A lawsuit seeking to kill the JetBlue-Spirit Airlines merger alleges it will hurt air travel throughout the country, but especially at Fort Lauderdale-Hollywood and Orlando international airports. Currently, there is vigorous competition between the two airlines at both airports — 19 of the airlines’ routes overlap in Fort Lauderdale and 12 in Orlando.
Between Spirit and JetBlue, about half of all passengers use either airline at Fort Lauderdale-Hollywood International. Spirit has a 30% market share, while Jet Blue sits at number two with a 19% market share.
The merger, which would eliminate Spirit Airlines, is already under scrutiny by federal regulators. A group of travelers and travel agents filed the current antitrust federal lawsuit challenging the merger and seeking an injunction to block it in December in the Northern District of California.
“Orlando and Fort Lauderdale would be especially hurt,” said Joseph Alioto, the lead attorney for the group, referring to the merger. “The whole point is for JetBlue to save money, and they will do it by eliminating flights and by raising prices.”
According to the lawsuit, Spirit is “a significant price-cutting rival of JetBlue, as well as a rival of the legacy carriers and other low-cost carriers. Approving the merger would allow JetBlue to gain a majority market share on more than a dozen routes where neither it nor Spirit previously dominated and it would eliminate price-cutting by Spirit.”
"The continued vigorous competition of Spirit is one of the few, if not the principal, remaining competitive forces in the market,” the lawsuit continues. “Its continued existence in the market is needed to preserve and protect the minimal amount of competition that exists in the airline industry today . . . Indeed, if there is to be any restoration of competition in the airline industry, Spirit is the airline that will cause it."
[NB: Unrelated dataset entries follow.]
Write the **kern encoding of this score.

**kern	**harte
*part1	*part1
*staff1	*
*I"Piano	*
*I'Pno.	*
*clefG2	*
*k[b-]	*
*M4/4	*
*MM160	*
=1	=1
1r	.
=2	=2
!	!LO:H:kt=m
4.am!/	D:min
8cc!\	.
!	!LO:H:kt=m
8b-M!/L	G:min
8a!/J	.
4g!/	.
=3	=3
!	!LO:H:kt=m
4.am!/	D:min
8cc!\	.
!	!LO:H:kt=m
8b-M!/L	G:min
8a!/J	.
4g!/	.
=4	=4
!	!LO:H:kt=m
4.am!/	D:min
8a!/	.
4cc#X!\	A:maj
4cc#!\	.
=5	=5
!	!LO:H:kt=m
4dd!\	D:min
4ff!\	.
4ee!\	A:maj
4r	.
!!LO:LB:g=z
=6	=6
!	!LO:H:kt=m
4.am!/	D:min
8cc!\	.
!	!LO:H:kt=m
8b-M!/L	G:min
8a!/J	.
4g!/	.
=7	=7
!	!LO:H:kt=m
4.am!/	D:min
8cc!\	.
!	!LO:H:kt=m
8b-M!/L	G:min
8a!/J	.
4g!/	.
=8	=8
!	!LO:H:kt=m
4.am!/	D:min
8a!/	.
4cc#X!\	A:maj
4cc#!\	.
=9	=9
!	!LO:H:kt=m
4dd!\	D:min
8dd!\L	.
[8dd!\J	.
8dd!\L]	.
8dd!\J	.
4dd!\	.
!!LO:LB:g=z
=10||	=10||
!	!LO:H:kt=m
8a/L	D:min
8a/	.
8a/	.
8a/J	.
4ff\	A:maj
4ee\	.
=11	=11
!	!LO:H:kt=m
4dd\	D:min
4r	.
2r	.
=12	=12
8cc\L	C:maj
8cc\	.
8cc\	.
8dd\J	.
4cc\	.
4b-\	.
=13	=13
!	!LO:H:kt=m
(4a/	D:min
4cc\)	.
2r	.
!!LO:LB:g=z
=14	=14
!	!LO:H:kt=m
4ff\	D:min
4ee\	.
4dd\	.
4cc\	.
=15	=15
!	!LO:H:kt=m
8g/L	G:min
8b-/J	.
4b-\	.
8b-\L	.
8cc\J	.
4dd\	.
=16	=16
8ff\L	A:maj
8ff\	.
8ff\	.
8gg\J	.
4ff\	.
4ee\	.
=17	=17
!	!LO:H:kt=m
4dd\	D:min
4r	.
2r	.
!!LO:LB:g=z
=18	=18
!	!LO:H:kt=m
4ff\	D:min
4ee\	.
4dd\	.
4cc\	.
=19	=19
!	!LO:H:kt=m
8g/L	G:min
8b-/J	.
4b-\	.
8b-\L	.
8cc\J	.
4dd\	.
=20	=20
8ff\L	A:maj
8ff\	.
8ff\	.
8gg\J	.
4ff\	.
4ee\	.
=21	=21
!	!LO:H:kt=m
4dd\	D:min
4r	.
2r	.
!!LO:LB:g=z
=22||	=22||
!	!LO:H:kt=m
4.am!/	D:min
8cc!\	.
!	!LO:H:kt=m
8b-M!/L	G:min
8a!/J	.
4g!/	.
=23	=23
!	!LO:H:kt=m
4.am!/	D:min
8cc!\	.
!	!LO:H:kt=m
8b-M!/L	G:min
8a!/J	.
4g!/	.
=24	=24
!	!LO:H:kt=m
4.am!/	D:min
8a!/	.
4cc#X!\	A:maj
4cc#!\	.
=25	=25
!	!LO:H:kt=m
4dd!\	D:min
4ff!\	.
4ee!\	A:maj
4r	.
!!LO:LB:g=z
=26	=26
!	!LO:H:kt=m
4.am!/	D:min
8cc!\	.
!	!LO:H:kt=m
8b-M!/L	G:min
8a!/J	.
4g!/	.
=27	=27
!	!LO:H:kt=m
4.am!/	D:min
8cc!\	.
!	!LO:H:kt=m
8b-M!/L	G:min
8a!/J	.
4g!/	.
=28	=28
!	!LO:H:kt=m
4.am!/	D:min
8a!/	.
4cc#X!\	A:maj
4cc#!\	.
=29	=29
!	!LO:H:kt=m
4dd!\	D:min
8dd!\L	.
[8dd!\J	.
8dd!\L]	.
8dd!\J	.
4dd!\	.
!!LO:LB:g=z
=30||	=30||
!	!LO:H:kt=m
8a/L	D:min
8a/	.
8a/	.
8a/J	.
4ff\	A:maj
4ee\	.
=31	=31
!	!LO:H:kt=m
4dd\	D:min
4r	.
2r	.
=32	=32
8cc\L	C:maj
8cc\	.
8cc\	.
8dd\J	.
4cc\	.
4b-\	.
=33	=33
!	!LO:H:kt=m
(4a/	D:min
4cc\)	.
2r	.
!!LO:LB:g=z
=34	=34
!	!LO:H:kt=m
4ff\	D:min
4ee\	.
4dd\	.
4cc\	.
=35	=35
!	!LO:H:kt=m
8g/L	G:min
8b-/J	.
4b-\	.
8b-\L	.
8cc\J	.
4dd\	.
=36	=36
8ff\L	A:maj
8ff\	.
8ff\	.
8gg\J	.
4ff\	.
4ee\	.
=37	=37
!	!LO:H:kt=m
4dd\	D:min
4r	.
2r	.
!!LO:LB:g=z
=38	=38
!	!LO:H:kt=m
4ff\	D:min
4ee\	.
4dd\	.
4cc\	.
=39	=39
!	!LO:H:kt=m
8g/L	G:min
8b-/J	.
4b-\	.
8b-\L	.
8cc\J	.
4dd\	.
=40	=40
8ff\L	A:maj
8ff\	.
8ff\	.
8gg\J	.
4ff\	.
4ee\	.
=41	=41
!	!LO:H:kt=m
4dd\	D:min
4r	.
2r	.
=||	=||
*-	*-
According to Alioto, Spirit has already made a case against the merger itself. When it supported a merger with Frontier Airlines last year, Spirit argued that a JetBlue merger would never win the approval of federal regulators, because it would in fact result in higher fares and halve the number of low-cost airlines.
However, Spirit’s shareholders refused to accept Frontier's offer after JetBlue offered to pay $3.8 billion for Spirit, or roughly $1 billion more than Frontier. Now, both airlines will see if Spirit made the right call.